WHAT TO WORK ON
Copy out each of the records below word for word, with no changes.

EXERCISE INPUT
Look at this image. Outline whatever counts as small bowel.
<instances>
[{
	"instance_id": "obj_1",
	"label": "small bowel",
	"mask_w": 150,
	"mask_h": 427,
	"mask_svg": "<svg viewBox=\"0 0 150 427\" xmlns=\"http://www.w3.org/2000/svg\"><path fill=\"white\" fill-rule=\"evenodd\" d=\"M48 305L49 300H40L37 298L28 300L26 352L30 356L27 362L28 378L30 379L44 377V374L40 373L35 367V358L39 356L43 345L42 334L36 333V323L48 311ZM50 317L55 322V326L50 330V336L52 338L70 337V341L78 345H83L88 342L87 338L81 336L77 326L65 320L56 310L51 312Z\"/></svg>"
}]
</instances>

CORRECT ANSWER
Look at this image. Outline whatever counts as small bowel.
<instances>
[{
	"instance_id": "obj_1",
	"label": "small bowel",
	"mask_w": 150,
	"mask_h": 427,
	"mask_svg": "<svg viewBox=\"0 0 150 427\" xmlns=\"http://www.w3.org/2000/svg\"><path fill=\"white\" fill-rule=\"evenodd\" d=\"M48 305L49 300H40L37 298L28 300L26 352L30 356L27 362L28 378L30 379L44 377V374L40 373L35 367V358L39 356L43 345L42 334L36 333V323L48 311ZM50 317L55 322V326L50 330V336L52 338L70 337V341L78 345H83L88 342L87 338L81 336L77 326L65 320L56 310L51 312Z\"/></svg>"
}]
</instances>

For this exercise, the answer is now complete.